_PROVIDED MATERIAL_:
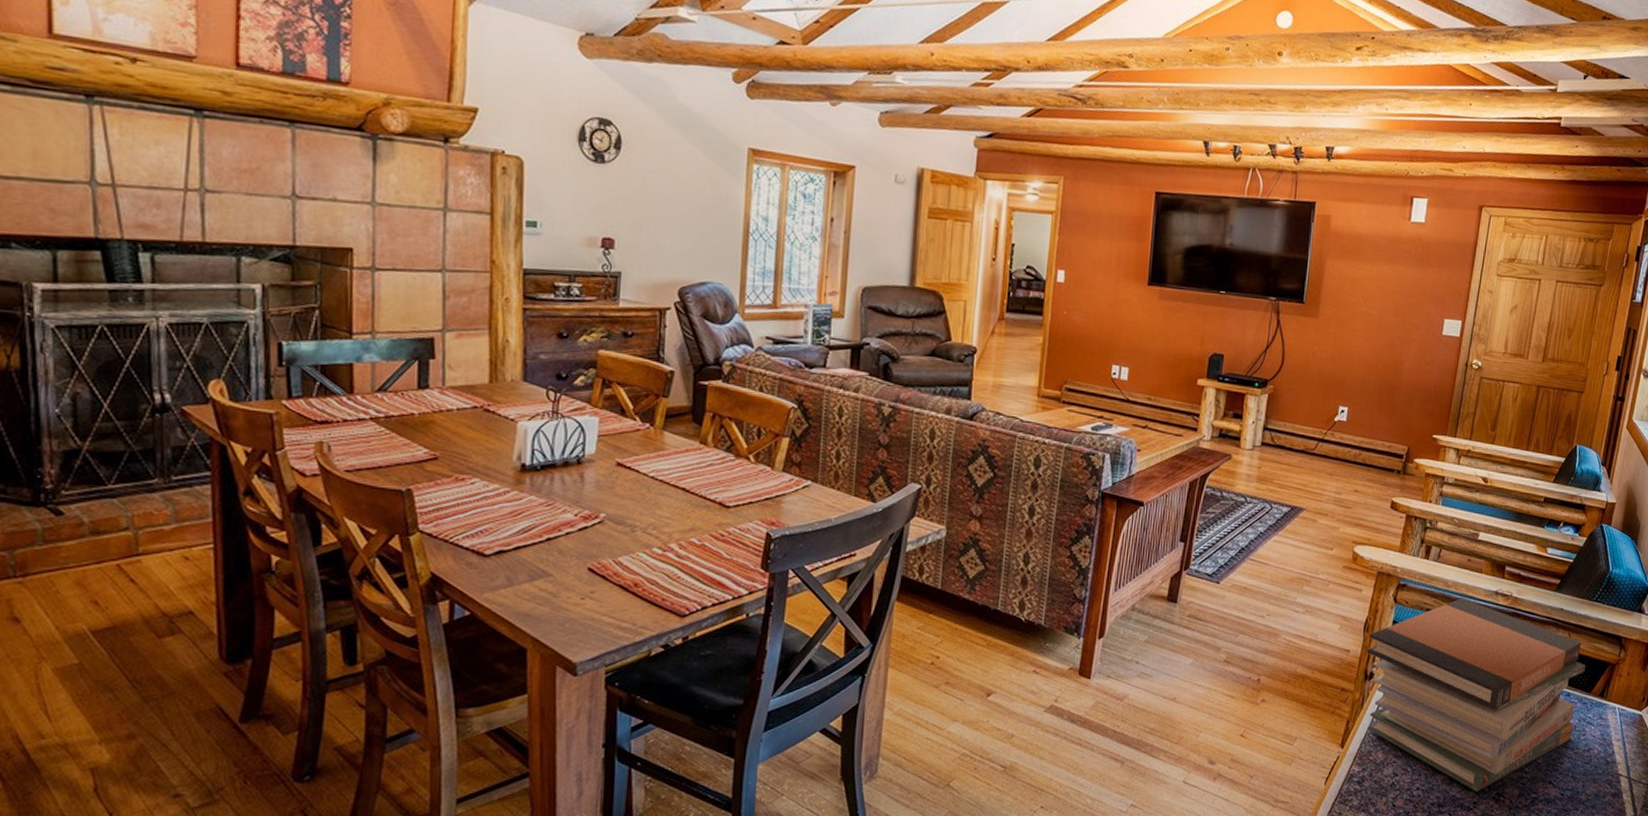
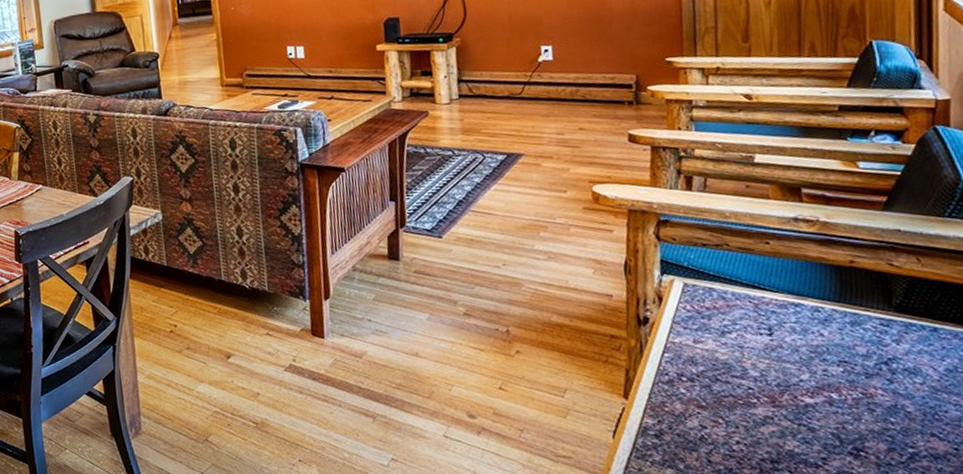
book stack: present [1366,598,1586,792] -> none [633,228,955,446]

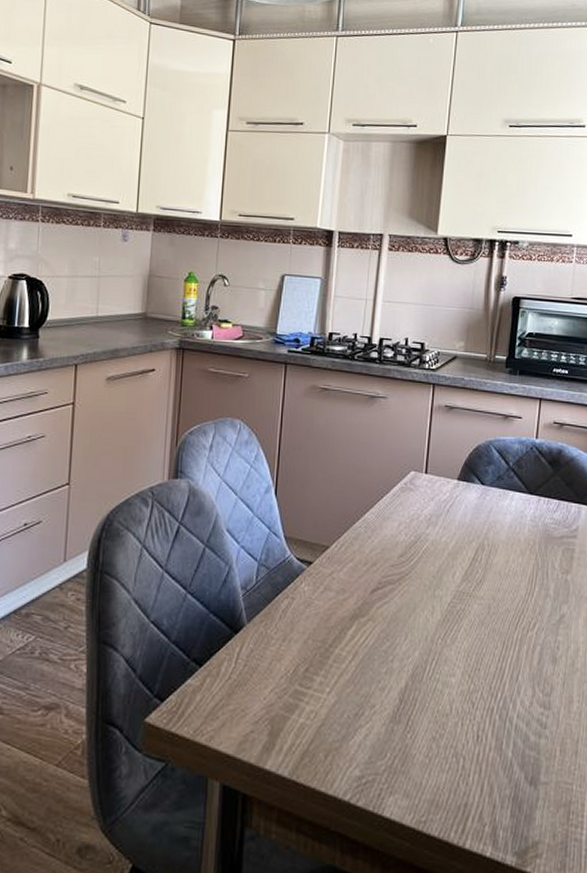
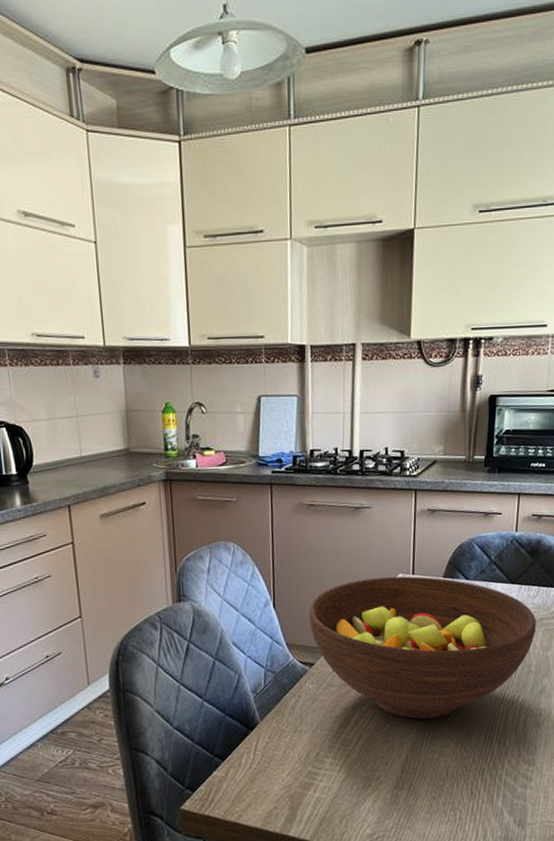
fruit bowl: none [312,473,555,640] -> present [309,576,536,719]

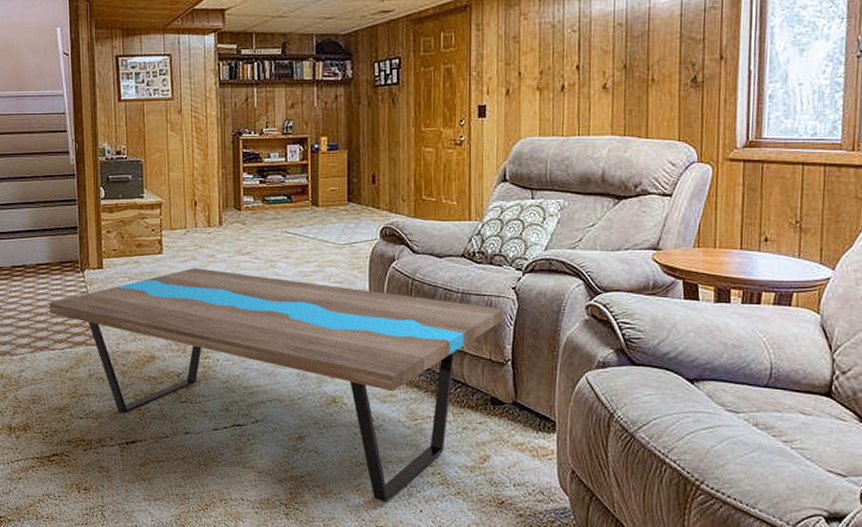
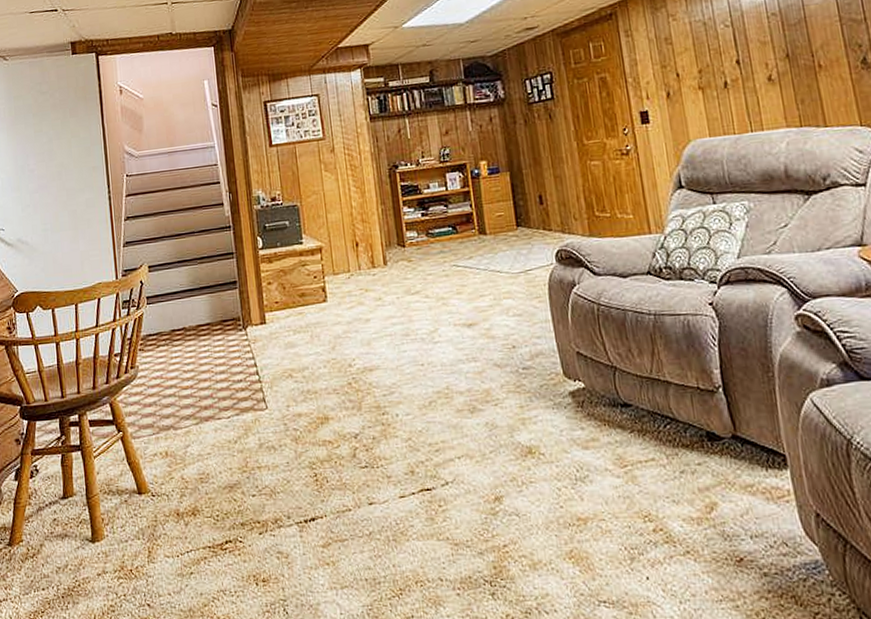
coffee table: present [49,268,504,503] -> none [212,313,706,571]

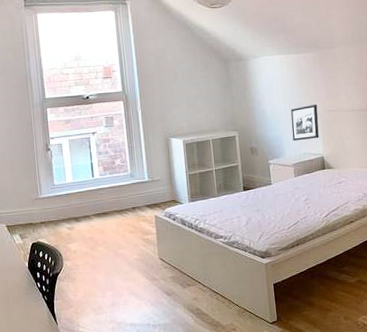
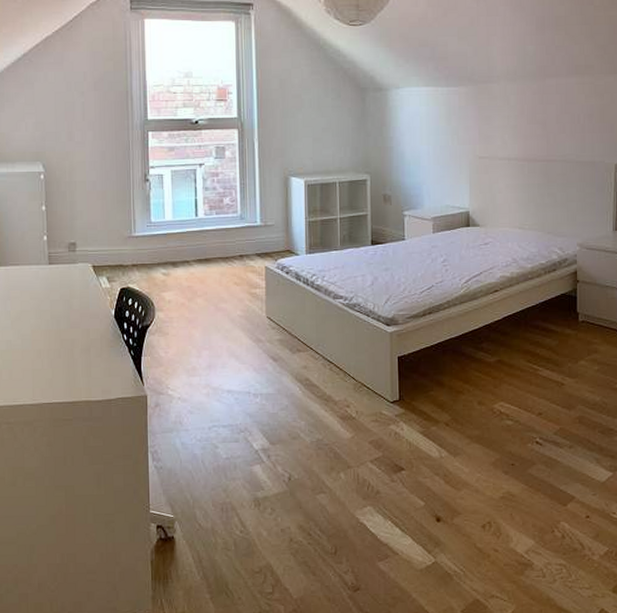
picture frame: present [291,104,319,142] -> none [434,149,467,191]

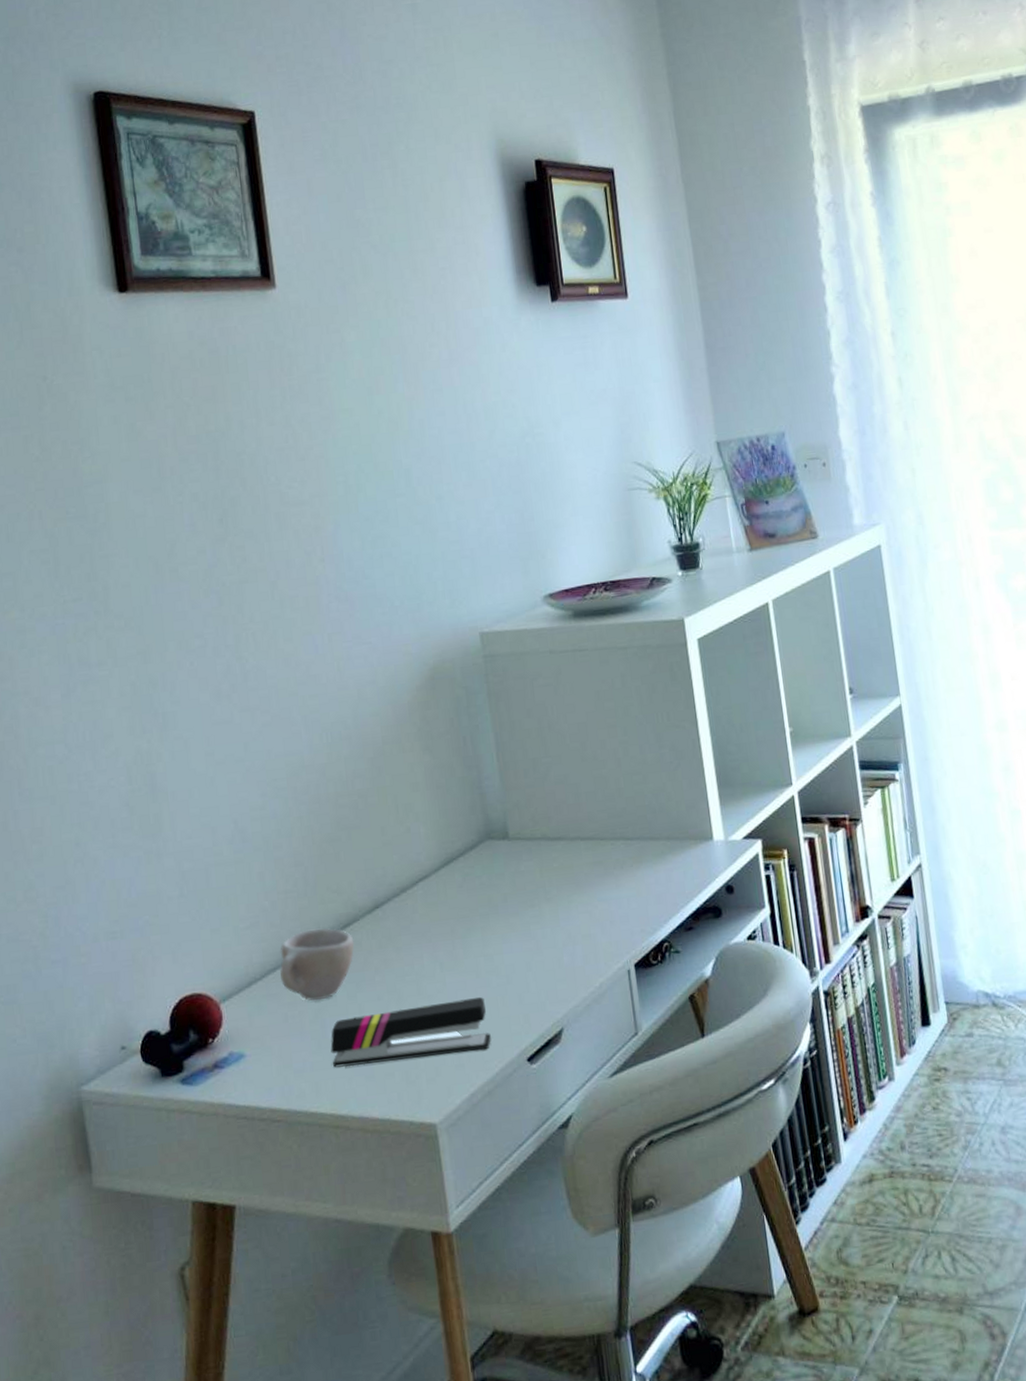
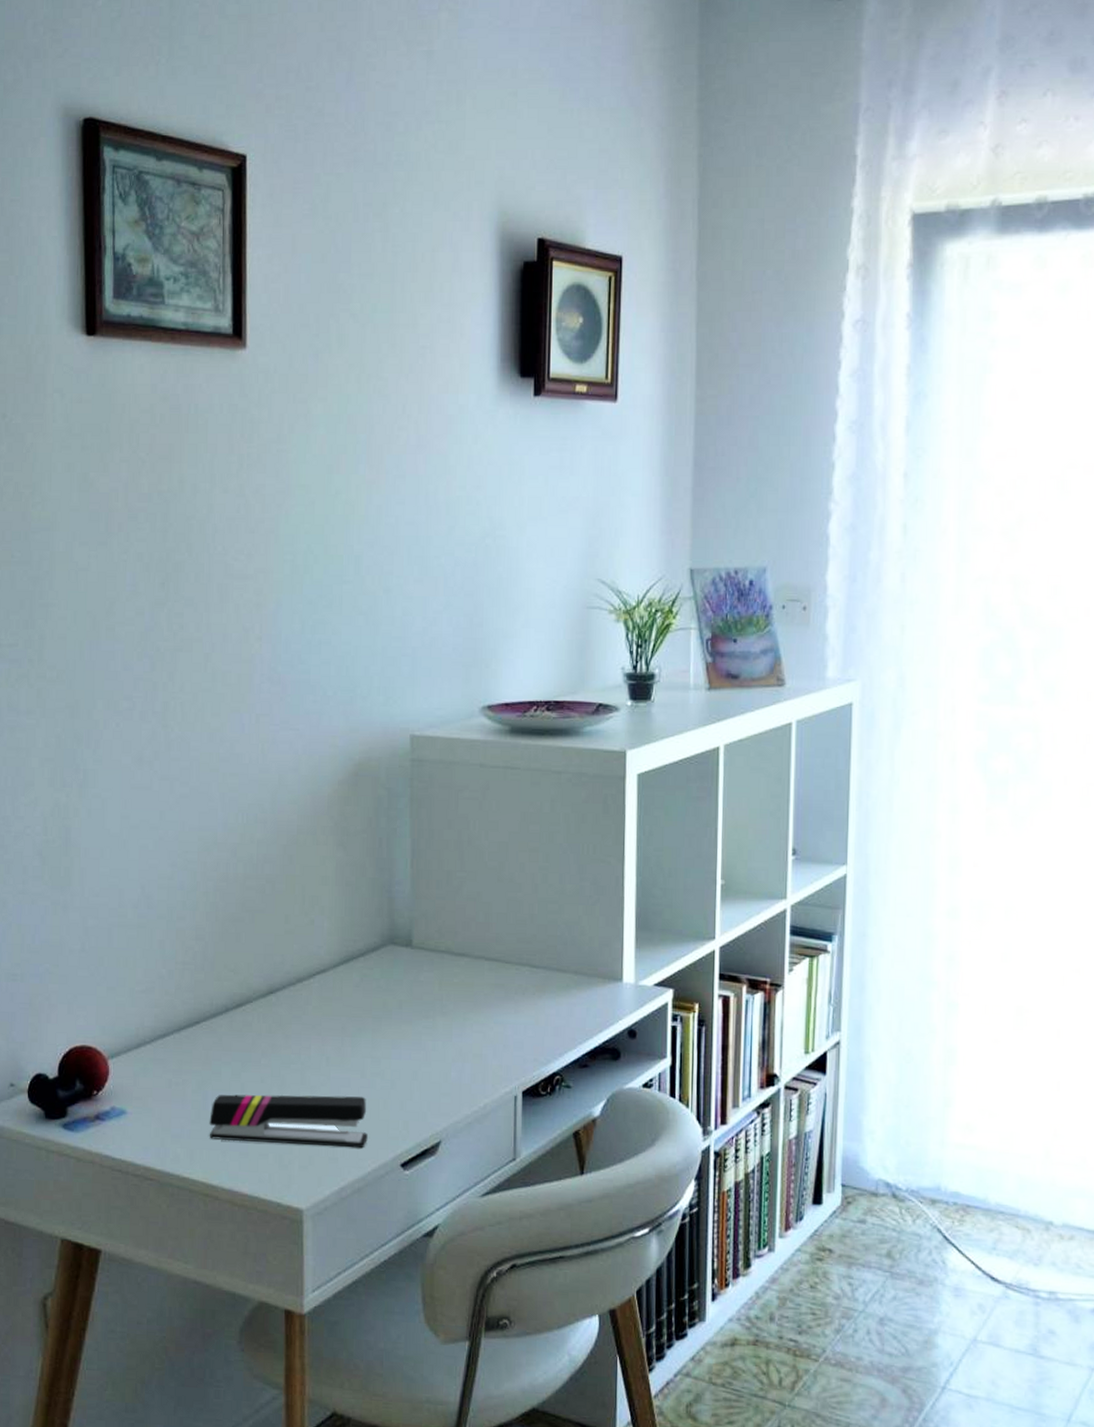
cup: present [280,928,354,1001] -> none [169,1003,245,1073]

_EXERCISE OBJECTIVE_: Before handing back the copy, remove the pictures; otherwise print the data exactly.

_WRITTEN SOLUTION_:
book stack: present [1366,598,1586,792] -> none [633,228,955,446]

fruit bowl: none [312,473,555,640] -> present [309,576,536,719]

coffee table: present [49,268,504,503] -> none [212,313,706,571]

picture frame: present [291,104,319,142] -> none [434,149,467,191]

cup: present [280,928,354,1001] -> none [169,1003,245,1073]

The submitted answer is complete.